Chris Manning’s case against pixel-only world understanding

Manning zooms out from NLP to argue that vision research got stuck at object recognition, and that today’s vision-language systems still lean on language for “90% of the work” while vision barely works. Moonlake’s answer is a richer symbolic or semantic layer over visual data: not abandoning scale, but refusing to believe that raw pixel prediction is the only road to understanding.

What counts as a world model, and why Sora isn’t enough

The key distinction is action-conditioning. A system that predicts the next frame may look magical, but Moonlake says you only really have a world model if you can ask what changes when an action is taken, and keep that coherent over long horizons — minutes, not seconds. Manning’s human analogy is memorable: people don’t process every pixel that hits their eyes, they reason over sparse semantic abstractions, and that’s exactly why abstraction is the economically useful representation.

The “bitter lesson” debate and the JEPA disagreement

Sun is careful to say they are not anti-scale — his byte-level analogy makes the point that the purest bitter-lesson approach would be next-byte prediction across all media, but the compute bill would be absurd. Manning then gets more philosophical, drawing a real line with Yann LeCun: JEPA-style latent representation learning is interesting, but LeCun undervalues language and symbols, whereas Moonlake sees them as the thing that lets intelligence vault from perception into planning and causal reasoning.

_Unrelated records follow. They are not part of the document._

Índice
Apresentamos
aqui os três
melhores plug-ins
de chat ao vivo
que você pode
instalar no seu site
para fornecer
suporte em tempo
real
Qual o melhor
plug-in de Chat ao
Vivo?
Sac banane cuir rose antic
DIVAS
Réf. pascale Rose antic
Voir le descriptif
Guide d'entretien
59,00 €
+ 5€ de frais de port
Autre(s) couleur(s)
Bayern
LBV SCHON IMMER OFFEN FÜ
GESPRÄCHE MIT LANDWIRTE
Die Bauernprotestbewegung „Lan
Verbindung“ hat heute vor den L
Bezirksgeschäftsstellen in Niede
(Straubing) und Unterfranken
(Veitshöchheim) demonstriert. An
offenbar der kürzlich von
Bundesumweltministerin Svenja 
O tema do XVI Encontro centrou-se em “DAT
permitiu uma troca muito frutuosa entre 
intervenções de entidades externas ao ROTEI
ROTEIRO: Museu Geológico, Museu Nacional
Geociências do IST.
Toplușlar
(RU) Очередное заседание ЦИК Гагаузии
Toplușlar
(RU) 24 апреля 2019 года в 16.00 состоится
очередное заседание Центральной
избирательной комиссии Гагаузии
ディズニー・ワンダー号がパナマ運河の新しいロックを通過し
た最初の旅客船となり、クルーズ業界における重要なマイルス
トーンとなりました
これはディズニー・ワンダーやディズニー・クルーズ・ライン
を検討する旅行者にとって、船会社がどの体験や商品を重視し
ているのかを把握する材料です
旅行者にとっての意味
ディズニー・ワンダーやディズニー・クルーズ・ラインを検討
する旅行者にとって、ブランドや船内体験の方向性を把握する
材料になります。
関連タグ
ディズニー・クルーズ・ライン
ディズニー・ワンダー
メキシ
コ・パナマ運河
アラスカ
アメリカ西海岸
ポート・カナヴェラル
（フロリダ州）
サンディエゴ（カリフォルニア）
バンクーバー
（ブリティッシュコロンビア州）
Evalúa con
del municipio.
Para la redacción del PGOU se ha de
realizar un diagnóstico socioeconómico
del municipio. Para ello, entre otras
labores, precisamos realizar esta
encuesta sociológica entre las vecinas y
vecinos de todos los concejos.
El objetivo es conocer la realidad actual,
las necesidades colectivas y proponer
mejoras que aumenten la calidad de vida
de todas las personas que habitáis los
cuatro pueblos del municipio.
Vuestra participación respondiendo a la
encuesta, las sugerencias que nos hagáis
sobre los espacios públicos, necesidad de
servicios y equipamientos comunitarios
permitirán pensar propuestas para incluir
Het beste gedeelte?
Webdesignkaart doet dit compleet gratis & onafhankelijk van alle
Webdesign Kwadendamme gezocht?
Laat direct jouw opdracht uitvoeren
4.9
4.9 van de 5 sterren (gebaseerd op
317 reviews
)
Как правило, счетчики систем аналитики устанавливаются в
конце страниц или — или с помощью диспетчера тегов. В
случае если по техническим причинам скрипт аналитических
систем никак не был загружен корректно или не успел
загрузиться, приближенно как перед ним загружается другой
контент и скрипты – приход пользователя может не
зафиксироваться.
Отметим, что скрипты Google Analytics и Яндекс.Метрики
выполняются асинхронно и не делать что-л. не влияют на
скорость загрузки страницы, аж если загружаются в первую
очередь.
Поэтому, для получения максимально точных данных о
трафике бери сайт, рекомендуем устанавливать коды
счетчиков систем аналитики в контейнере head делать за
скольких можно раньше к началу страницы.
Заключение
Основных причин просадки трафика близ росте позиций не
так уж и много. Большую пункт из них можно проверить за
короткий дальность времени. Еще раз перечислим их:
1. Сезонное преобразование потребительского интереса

The bowling demo: reasoning traces instead of vibes

Their bowling example is where the pitch becomes concrete. Sun walks through the hidden chain of reasoning needed to make the world interactive — ball hits pins, pins fall, audio triggers fire, score increments, timers reset, and the environment remains usable for learning how to bowl rather than merely resembling bowling. He also throws a little shade: unlike some Google Genie or World Labs demos, this is meant to be a world you can actually practice in.

Code, tools, and the idea of a world model as an agent

When asked if this is “just writing Unity code,” Sun’s answer is basically: partly, and that’s fine. Physics engines, code, and other software are “cognitive tools” the model can call into, much like tool use in agents, with the model deciding what representation or engine is needed for the task. That makes the world model less like a monolithic generator and more like a reasoning system orchestrating tools under the hood.

Rey: a diffusion renderer that keeps the game state intact

Moonlake separates persistence from appearance. Their second model, Rey, takes the stable world representation from the reasoning model and pushes it toward a target pixel distribution — photorealistic, stylized, or whatever else the creator wants — without losing the causality and consistency underneath. Sun’s most ambitious claim here is that this could become the “next paradigm of rendering,” replacing rasterization or DLSS and even becoming part of gameplay itself, like turning bullets into apples after you collect 10 apples.

Gaming first, embodied AI next, and no easy benchmark in sight

The company is commercializing through gaming because it gives creators a clear place to inject intent, but both founders keep returning to embodied AI as the broader platform vision: tell the system your goal, and it generates a distribution of environments for training and evaluation. On evaluation, they’re refreshingly blunt — there is no single benchmark that captures success, whether for game design, shopping advice from an LLM, or robot robustness — so, at least for now, adoption and user preference matter as much as formal metrics.